"Shirley!"
Os olhos sombrios de Julian de repente brilharam, e ele a puxou para junto de si com impaciência, envolvendo-a em um abraço feroz. Sua voz tremia com o medo que ainda restava: "Me desculpe... é culpa minha por ter chegado tão tarde.
Você sofreu tanto, até se machucou... Eu merecia estar morto! Me bate, vai, me bate com força!"
Todos ao redor: "!!"
Meu Deus!
O CEO deles, o Julian, não é aquele chefe implacável de sempre, ele está completamente apaixonado!
Que tipo de encanto essa garota tem para transformar o todo-poderoso CEO em alguém tão humilde quanto um cachorrinho?
"Julian, por que você falou mal do irmão Qi? Por quê?"
Devido ao seu autismo, Shirley tinha uma postura mais obstinada que a maioria das pessoas em relação a certos assuntos. "Por que você falou mal do irmão Qi? Sem ele, eu teria morrido! O irmão Qi salvou a minha vida!
Como pôde dizer coisas tão horríveis? Por quê?"
Por quê?
Um milhão de porquês.
Qualquer outra pessoa já teria perdido a paciência com tantas perguntas.
No entanto, Julian continuou segurando-a firmemente, sua voz suave sussurrando em seu ouvido, com um tom de emoção preso na garganta: "Shirley, você deve ter ficado apavorada naquele momento, não foi? Eu realmente...."
"O Frank não fez nada de errado. Ele arriscou a vida para me salvar. A partir de agora, por favor, não fale mal dele, tá bom?" Shirley insistiu obstinada. Até que aquilo fosse resolvido, ela não daria atenção a mais nenhuma palavra.
Isso machucou Irma, que observava seu jovem patrão sofrer.
A condição de saúde da senhora, que inicialmente estava estável, parecia ter piorado devido ao acidente.

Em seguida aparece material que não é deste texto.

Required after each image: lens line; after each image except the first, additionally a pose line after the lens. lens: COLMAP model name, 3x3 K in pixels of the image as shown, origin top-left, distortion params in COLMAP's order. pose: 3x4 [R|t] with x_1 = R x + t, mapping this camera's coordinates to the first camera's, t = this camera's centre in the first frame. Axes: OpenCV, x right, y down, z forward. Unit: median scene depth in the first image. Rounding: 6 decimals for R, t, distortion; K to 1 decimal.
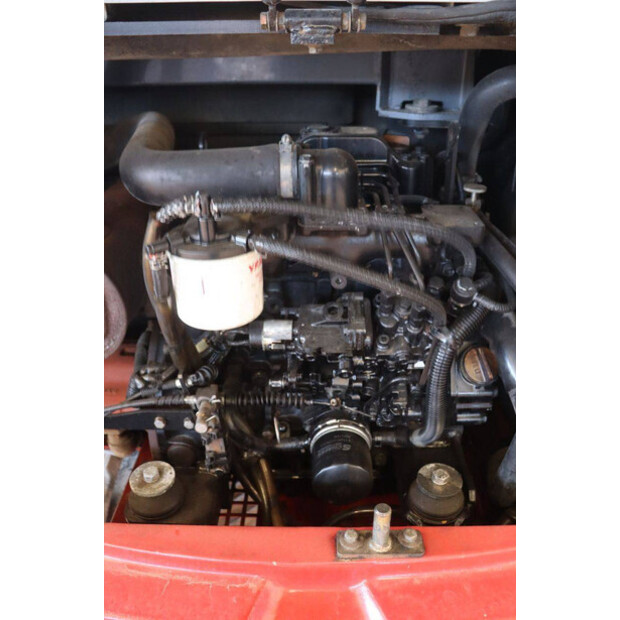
lens RADIAL K [[570.7, 0, 312.0], [0, 570.7, 309.4], [0, 0, 1]] dist [-0.086304, 0.004222]
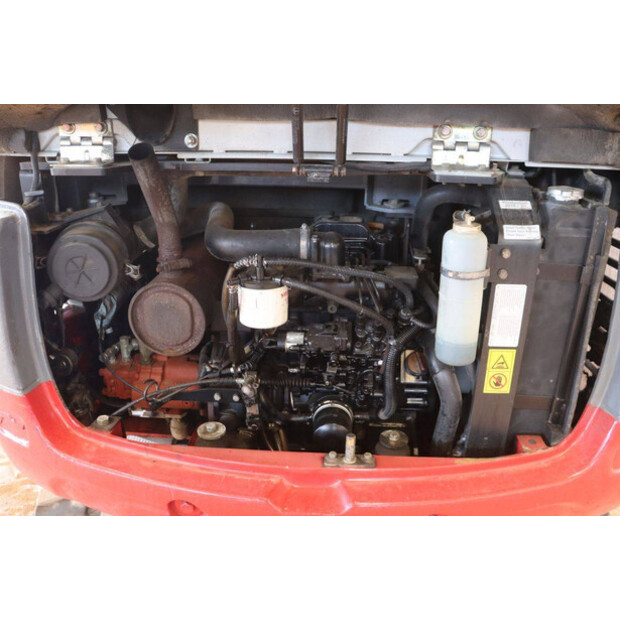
lens RADIAL K [[832.0, 0, 315.2], [0, 832.0, 310.2], [0, 0, 1]] dist [0.046947, 0.038806]
pose [[0.998619, 0.033211, -0.040708, 0.094393], [-0.038763, 0.988786, -0.144224, 0.305522], [0.035462, 0.145603, 0.988707, -1.407158]]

Ao ver que sua encantadora esposa permanecia resoluta, Julian não ousou provocá-la mais. Ele engoliu sua dor à força e, com uma voz rouca, implorou: "Minha querida, prometa-me então. Não olhe para outros homens, olhe só para mim... Shirley, você só pode ser minha."
Após sair do hospital, Frank retornou imediatamente à delegacia.
Depois de finalizar alguns procedimentos relacionados ao caso, ele ordenou que seus subordinados buscassem os registros anteriores feitos por Du Wei e sua filha, incluindo os dados sobre os cinco valentões e todas as suas declarações.
O conteúdo não era extenso, mas ao terminar de lê-lo, Frank ficou tomado por uma raiva difícil de conter.
Neste momento, uma ligação de Evelyn chegou.
"Evelyn," ele controlou a respiração.
"Frank, você está bem?" A voz ansiosa de Evelyn soou pelo telefone. "Vimos as notícias sobre o Hospital de Seattle e vimos você no vídeo. Michele também viu. Ela tentou te ligar, mas você não atendeu. Quando soube que Jue e eu estamos em Seattle, ela nos mandou vir para verificar como você está."
"O responsável foi preso no local. Eu estou bem," ele a tranquilizou.
"Eu não acredito em você. Sai daí, queremos te ver."
Evelyn estava irredutível: "Nós dois vamos esperar bem na frente da sua delegacia até você sair pessoalmente. Caso contrário, não podemos voltar e dar notícias para Michele!"